After locating the line that contains "12) bar stool <box>685,374,760,517</box>" in the records below, write out exactly that line and each line after it through the one that contains "15) chair <box>916,411,974,438</box>", and nothing else.

**** DATA SHOWN ****

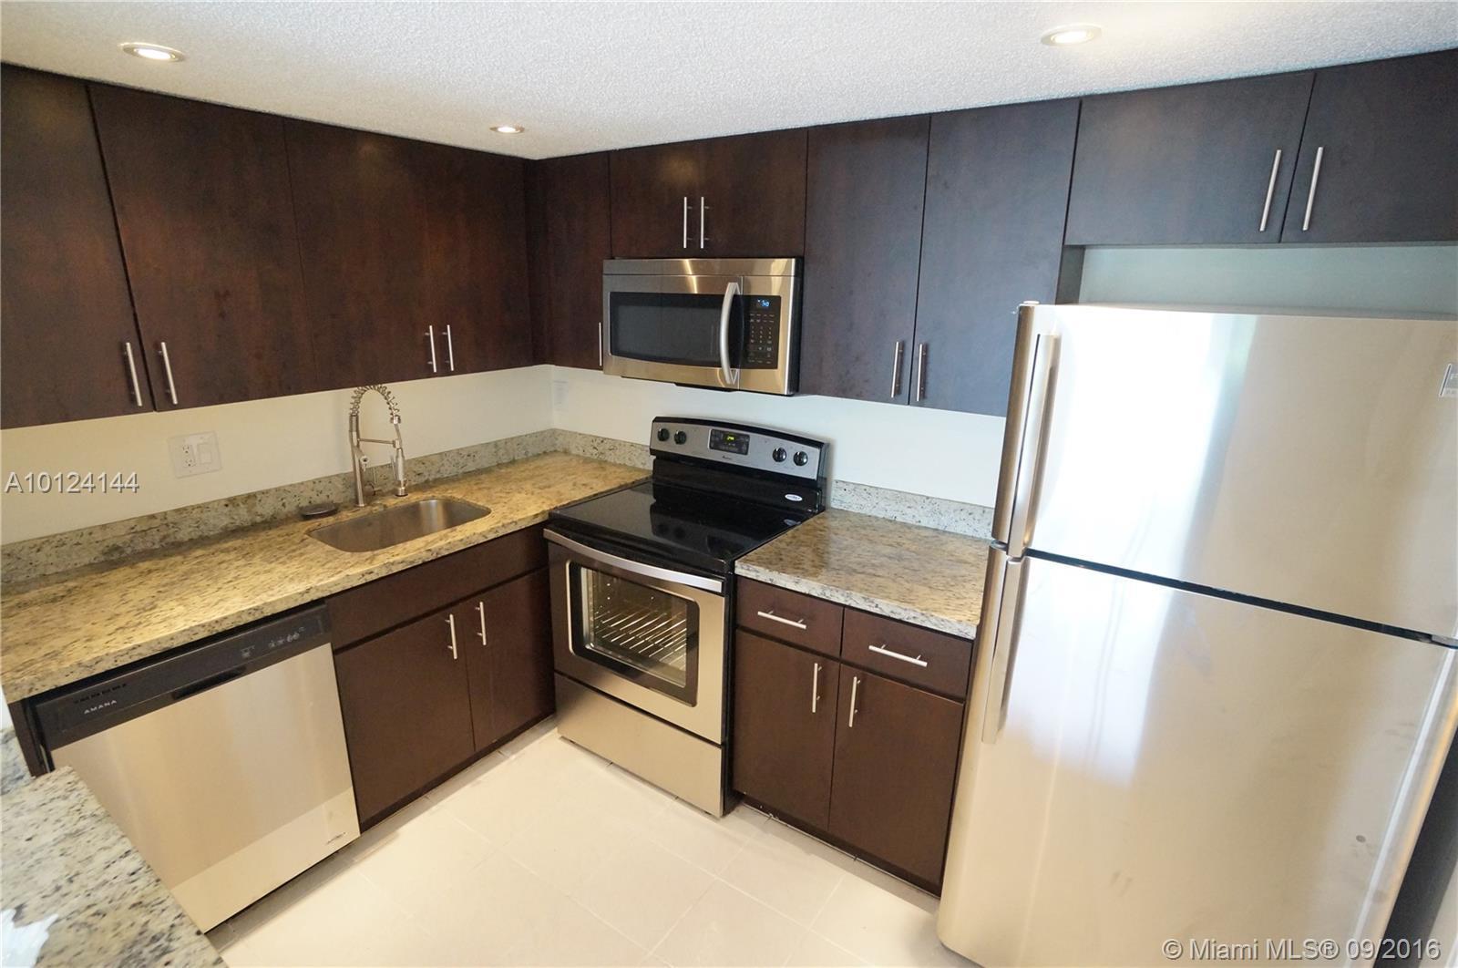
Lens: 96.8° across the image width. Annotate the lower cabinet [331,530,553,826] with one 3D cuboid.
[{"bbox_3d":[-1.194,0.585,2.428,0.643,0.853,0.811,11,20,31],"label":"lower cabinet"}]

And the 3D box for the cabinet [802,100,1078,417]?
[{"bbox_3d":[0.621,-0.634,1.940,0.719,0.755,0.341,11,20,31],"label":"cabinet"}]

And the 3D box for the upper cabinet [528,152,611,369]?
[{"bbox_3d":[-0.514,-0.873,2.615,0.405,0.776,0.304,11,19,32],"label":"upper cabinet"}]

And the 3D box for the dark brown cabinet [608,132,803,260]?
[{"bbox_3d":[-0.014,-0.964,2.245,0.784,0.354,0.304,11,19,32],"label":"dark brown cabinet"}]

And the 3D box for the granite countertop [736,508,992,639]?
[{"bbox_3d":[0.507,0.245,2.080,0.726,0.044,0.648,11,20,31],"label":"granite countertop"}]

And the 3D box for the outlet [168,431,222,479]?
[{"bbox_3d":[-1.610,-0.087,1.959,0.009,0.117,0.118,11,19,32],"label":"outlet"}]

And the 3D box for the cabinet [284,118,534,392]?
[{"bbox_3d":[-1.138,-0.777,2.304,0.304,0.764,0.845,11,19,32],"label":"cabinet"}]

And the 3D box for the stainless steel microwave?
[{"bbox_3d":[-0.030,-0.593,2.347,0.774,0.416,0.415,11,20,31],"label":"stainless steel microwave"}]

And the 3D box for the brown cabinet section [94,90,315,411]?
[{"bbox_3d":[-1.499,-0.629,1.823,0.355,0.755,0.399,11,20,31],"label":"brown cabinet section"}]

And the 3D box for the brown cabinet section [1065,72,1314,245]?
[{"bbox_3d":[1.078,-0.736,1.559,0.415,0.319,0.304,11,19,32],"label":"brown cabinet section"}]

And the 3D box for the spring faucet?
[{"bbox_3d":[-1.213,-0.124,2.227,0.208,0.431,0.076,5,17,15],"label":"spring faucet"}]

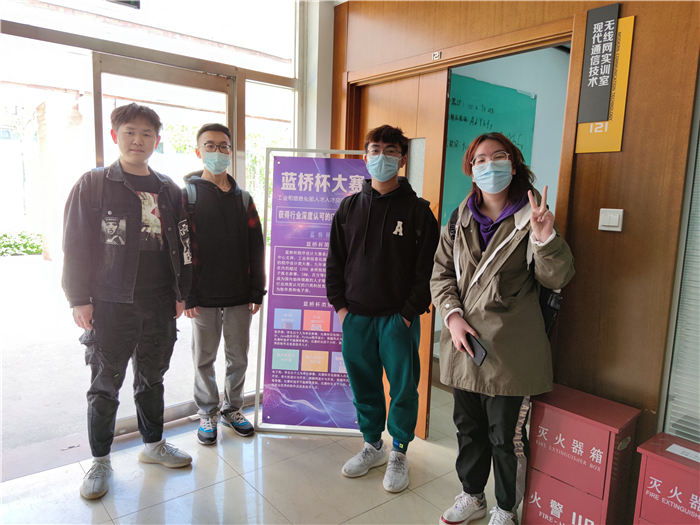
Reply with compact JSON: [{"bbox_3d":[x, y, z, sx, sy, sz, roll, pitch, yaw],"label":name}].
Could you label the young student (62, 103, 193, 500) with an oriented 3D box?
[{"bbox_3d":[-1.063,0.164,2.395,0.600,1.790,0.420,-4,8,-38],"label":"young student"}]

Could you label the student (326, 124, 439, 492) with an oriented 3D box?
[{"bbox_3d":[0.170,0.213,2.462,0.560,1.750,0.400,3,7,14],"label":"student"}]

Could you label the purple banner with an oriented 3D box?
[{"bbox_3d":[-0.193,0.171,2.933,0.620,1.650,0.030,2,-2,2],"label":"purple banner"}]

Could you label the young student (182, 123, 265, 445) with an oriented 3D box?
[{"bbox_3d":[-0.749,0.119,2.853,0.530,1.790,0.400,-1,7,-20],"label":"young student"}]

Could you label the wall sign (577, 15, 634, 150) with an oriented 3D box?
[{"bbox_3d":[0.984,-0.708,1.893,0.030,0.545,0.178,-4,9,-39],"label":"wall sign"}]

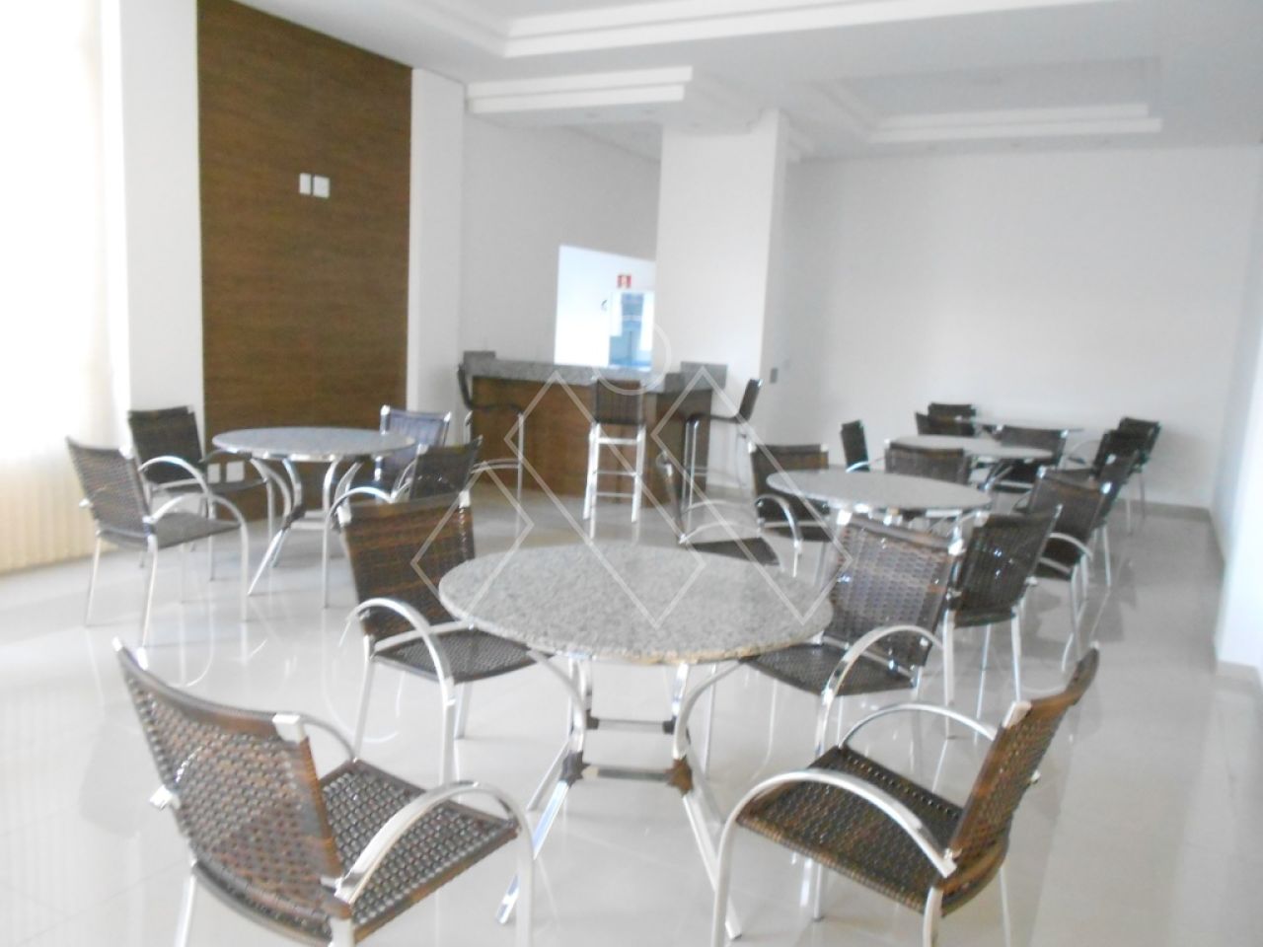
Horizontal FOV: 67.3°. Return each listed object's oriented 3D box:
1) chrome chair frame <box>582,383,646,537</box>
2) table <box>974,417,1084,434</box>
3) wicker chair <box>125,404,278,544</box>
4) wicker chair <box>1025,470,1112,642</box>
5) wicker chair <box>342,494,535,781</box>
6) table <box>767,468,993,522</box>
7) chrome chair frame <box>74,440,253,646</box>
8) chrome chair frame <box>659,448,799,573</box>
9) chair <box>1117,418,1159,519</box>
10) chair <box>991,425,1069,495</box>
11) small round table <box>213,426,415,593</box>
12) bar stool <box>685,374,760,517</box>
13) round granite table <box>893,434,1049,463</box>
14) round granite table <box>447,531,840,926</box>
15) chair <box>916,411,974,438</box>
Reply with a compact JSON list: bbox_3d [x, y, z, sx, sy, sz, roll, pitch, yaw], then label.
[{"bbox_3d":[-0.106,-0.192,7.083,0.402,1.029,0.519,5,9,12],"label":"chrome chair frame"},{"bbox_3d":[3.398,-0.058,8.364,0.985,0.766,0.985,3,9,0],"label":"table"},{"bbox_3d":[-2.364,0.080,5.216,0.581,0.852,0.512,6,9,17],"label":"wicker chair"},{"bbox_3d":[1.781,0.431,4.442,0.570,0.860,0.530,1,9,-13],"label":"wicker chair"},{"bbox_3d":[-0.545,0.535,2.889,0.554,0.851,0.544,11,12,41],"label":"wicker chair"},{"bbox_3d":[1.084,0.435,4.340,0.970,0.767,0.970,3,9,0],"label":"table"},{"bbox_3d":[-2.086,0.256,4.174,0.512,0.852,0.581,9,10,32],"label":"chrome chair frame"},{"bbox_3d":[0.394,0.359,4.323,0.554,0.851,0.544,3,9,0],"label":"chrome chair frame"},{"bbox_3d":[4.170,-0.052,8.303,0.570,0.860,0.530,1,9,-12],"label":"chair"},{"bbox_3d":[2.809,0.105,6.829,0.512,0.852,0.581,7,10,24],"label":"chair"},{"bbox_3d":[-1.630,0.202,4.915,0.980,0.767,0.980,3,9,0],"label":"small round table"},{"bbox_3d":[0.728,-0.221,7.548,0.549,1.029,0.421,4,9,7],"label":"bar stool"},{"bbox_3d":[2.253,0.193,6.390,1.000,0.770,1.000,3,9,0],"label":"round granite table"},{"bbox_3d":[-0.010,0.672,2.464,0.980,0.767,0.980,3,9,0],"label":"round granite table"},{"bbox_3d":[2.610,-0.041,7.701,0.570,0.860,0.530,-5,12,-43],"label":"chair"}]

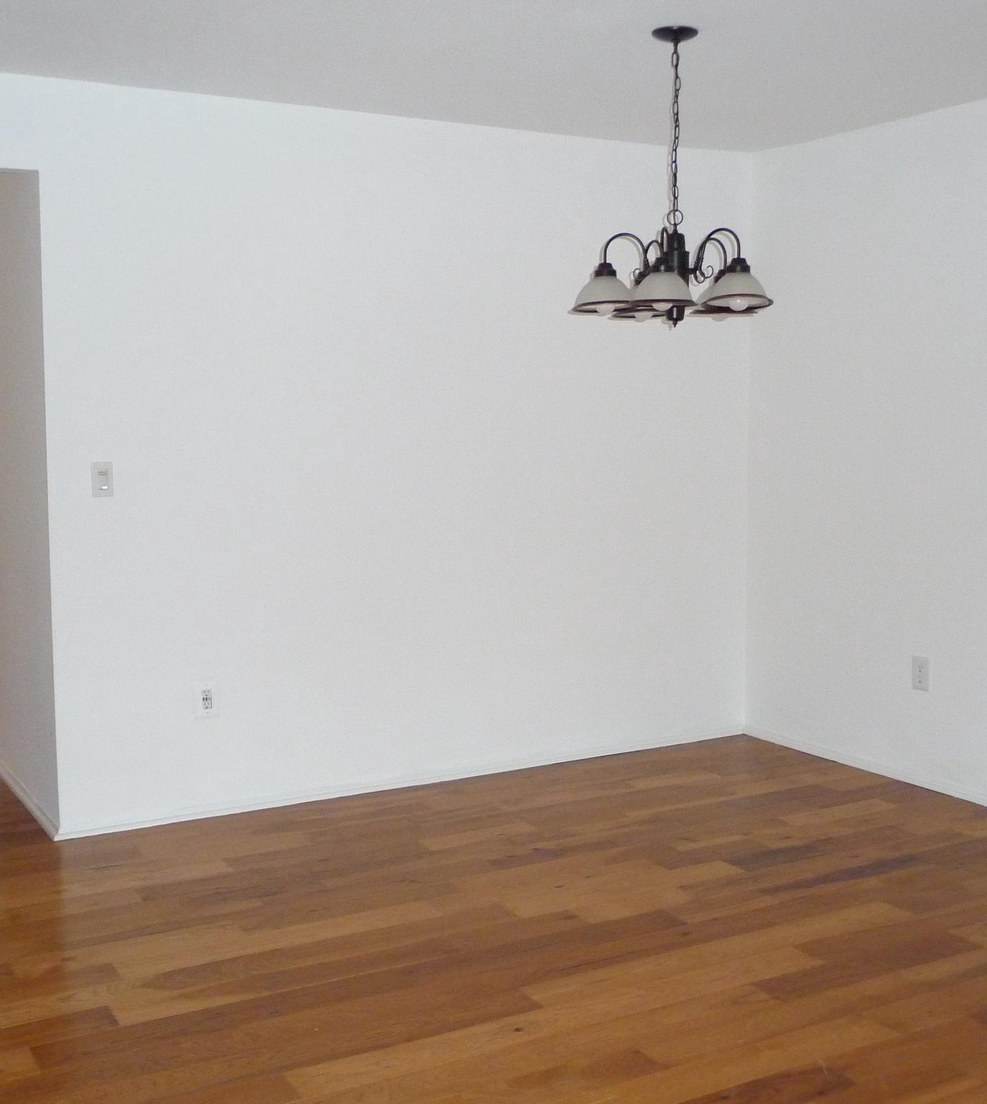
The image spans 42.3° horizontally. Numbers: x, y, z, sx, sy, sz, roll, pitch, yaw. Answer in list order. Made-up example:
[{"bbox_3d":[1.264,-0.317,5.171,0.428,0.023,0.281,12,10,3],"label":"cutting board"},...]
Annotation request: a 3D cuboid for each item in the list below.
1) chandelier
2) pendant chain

****

-- EXERCISE RESPONSE --
12) bar stool <box>685,374,760,517</box>
13) round granite table <box>893,434,1049,463</box>
14) round granite table <box>447,531,840,926</box>
15) chair <box>916,411,974,438</box>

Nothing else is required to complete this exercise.